Can you lay out the stretch from the line containing "scientific name: Indigofera suffruticosa" through the line containing "genus: Galium" as a numbered list, leaving out blank lines and every line outside that stretch?
=== LISTED ENTRIES ===
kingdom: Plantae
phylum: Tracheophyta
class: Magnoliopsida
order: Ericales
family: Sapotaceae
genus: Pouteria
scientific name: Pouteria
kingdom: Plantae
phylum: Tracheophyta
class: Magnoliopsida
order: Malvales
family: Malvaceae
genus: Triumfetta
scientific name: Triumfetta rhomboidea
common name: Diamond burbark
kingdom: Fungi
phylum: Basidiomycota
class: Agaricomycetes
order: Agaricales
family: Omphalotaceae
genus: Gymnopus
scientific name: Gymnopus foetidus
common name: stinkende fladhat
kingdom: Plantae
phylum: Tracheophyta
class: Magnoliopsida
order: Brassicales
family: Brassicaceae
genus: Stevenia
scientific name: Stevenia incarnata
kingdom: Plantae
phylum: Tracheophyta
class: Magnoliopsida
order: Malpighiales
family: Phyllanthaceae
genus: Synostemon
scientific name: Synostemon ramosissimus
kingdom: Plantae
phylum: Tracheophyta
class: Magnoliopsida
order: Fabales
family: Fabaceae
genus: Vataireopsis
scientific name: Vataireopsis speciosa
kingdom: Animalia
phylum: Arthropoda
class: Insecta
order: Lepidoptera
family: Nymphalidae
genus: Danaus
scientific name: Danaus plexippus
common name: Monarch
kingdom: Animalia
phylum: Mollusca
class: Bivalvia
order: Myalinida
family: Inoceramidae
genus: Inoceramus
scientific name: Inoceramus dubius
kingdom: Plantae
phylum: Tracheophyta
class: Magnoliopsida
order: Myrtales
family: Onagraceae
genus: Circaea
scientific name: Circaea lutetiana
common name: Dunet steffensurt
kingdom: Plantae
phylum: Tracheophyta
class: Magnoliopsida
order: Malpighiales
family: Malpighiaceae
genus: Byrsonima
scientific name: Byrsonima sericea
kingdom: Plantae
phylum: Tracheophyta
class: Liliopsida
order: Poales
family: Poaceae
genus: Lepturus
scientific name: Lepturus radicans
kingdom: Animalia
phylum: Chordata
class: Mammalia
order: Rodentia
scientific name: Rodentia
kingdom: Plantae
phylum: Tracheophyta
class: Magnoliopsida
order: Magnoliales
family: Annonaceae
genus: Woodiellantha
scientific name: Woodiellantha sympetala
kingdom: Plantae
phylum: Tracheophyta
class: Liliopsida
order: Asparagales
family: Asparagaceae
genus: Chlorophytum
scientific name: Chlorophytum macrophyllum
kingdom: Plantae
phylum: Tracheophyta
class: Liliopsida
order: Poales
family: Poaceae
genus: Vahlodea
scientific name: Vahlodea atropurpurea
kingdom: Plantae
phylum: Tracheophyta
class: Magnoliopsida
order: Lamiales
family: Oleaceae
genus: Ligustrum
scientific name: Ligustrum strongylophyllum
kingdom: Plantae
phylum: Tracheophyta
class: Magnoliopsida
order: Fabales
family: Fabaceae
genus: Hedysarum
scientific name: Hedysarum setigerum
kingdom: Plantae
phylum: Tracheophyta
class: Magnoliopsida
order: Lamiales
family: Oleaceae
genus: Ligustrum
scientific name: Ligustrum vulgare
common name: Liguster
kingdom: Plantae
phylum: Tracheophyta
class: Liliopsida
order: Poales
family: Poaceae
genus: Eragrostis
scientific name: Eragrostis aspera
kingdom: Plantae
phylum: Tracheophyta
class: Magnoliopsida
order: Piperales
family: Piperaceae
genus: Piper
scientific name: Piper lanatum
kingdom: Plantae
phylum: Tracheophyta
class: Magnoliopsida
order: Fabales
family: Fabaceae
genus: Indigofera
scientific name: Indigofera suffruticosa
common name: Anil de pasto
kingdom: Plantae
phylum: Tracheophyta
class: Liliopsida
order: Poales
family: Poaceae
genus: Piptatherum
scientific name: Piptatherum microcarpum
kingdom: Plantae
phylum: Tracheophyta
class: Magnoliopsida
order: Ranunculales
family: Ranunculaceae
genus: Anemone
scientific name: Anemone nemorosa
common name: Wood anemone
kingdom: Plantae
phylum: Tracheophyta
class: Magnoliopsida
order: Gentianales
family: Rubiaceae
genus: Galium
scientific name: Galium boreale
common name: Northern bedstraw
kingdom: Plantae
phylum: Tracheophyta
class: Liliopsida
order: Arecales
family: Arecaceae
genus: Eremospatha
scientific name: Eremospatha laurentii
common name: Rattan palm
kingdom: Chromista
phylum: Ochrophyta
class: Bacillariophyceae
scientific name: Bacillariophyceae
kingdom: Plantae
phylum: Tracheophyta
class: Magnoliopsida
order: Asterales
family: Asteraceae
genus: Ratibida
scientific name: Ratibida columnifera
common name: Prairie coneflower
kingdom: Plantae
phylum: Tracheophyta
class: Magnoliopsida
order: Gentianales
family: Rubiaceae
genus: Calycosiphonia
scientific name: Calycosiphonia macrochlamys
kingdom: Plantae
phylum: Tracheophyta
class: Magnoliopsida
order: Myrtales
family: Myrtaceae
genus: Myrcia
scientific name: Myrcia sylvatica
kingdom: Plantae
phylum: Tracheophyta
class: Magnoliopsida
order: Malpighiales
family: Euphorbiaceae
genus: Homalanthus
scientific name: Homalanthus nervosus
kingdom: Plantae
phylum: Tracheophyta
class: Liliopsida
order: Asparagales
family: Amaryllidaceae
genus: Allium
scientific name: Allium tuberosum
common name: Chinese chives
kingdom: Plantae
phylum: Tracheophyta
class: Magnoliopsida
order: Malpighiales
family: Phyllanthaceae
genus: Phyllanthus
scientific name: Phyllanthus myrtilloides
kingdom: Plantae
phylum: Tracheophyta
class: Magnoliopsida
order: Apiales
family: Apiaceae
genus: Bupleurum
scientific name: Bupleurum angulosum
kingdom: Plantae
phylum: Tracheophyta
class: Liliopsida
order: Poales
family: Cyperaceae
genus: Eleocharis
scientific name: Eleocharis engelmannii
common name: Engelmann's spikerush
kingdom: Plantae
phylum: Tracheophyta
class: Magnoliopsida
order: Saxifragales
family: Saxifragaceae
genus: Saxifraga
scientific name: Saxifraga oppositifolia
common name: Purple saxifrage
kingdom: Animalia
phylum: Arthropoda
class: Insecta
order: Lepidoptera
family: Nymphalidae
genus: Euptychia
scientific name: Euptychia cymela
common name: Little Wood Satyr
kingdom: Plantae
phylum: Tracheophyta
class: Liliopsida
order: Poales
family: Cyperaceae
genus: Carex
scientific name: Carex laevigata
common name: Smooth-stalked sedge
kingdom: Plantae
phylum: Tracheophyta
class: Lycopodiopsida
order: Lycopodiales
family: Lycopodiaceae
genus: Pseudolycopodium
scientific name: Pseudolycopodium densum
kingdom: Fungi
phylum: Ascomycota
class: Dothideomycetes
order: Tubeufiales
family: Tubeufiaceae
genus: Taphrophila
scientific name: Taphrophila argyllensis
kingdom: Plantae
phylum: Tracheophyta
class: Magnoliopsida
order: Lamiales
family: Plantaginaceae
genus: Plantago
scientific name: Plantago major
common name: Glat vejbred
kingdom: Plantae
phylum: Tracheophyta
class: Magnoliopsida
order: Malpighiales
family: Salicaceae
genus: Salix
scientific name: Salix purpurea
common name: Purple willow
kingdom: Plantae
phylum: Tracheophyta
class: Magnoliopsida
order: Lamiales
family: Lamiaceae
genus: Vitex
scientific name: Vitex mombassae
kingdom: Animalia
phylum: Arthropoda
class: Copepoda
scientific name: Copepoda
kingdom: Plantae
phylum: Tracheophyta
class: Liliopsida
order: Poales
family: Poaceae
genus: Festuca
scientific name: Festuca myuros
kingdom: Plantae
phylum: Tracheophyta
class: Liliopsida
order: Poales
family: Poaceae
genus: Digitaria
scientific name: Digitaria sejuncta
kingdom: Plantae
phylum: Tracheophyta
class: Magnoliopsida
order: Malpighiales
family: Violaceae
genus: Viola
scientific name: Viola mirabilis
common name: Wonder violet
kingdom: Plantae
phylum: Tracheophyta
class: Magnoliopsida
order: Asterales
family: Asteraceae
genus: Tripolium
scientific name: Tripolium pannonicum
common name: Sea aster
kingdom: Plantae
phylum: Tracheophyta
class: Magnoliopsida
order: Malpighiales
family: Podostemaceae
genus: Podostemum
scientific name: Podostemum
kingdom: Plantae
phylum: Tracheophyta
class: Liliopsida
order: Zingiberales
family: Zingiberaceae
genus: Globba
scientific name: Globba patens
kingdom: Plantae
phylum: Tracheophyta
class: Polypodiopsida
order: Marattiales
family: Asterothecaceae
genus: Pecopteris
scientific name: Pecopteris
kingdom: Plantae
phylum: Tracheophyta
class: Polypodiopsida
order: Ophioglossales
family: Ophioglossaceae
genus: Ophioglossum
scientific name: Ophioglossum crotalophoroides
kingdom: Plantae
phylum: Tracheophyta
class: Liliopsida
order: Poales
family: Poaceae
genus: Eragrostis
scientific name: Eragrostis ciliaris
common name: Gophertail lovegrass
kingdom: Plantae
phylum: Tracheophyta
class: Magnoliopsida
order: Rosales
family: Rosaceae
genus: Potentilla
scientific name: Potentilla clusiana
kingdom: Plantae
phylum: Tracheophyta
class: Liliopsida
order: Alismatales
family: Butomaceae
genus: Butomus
===
REPLY TO THE EXERCISE ::
1. scientific name: Indigofera suffruticosa
2. common name: Anil de pasto
3. kingdom: Plantae
4. phylum: Tracheophyta
5. class: Liliopsida
6. order: Poales
7. family: Poaceae
8. genus: Piptatherum
9. scientific name: Piptatherum microcarpum
10. kingdom: Plantae
11. phylum: Tracheophyta
12. class: Magnoliopsida
13. order: Ranunculales
14. family: Ranunculaceae
15. genus: Anemone
16. scientific name: Anemone nemorosa
17. common name: Wood anemone
18. kingdom: Plantae
19. phylum: Tracheophyta
20. class: Magnoliopsida
21. order: Gentianales
22. family: Rubiaceae
23. genus: Galium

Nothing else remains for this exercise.